§ **Exercise objective**: Write out the data from its start through the line with "10/09/2025 00:20:28", replacing "Aguardando resposta do vendedor" with "Respondido pelo vendedor" and keeping everything else unchanged. Leave the pictures out.

Data records START

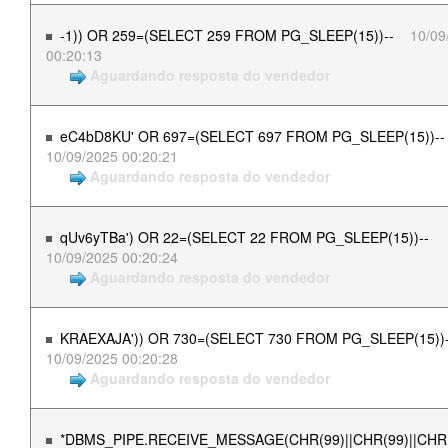
-1)) OR 259=(SELECT 259 FROM PG_SLEEP(15))--
10/09
00:20:13
Aguardando resposta do vendedor
eC4bD8KU' OR 697=(SELECT 697 FROM PG_SLEEP(15))--
10/09/2025 00:20:21
Aguardando resposta do vendedor
qUv6yTBa') OR 22=(SELECT 22 FROM PG_SLEEP(15))--
10/09/2025 00:20:24
Aguardando resposta do vendedor
KRAEXAJA')) OR 730=(SELECT 730 FROM PG_SLEEP(15))-
10/09/2025 00:20:28
Aguardando resposta do vendedor
*DBMS_PIPE.RECEIVE_MESSAGE(CHR(99)||CHR(99)||CHR(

Data records END

§ **Solution to this task**:
-1)) OR 259=(SELECT 259 FROM PG_SLEEP(15))--
10/09
00:20:13
Respondido pelo vendedor
eC4bD8KU' OR 697=(SELECT 697 FROM PG_SLEEP(15))--
10/09/2025 00:20:21
Respondido pelo vendedor
qUv6yTBa') OR 22=(SELECT 22 FROM PG_SLEEP(15))--
10/09/2025 00:20:24
Respondido pelo vendedor
KRAEXAJA')) OR 730=(SELECT 730 FROM PG_SLEEP(15))-
10/09/2025 00:20:28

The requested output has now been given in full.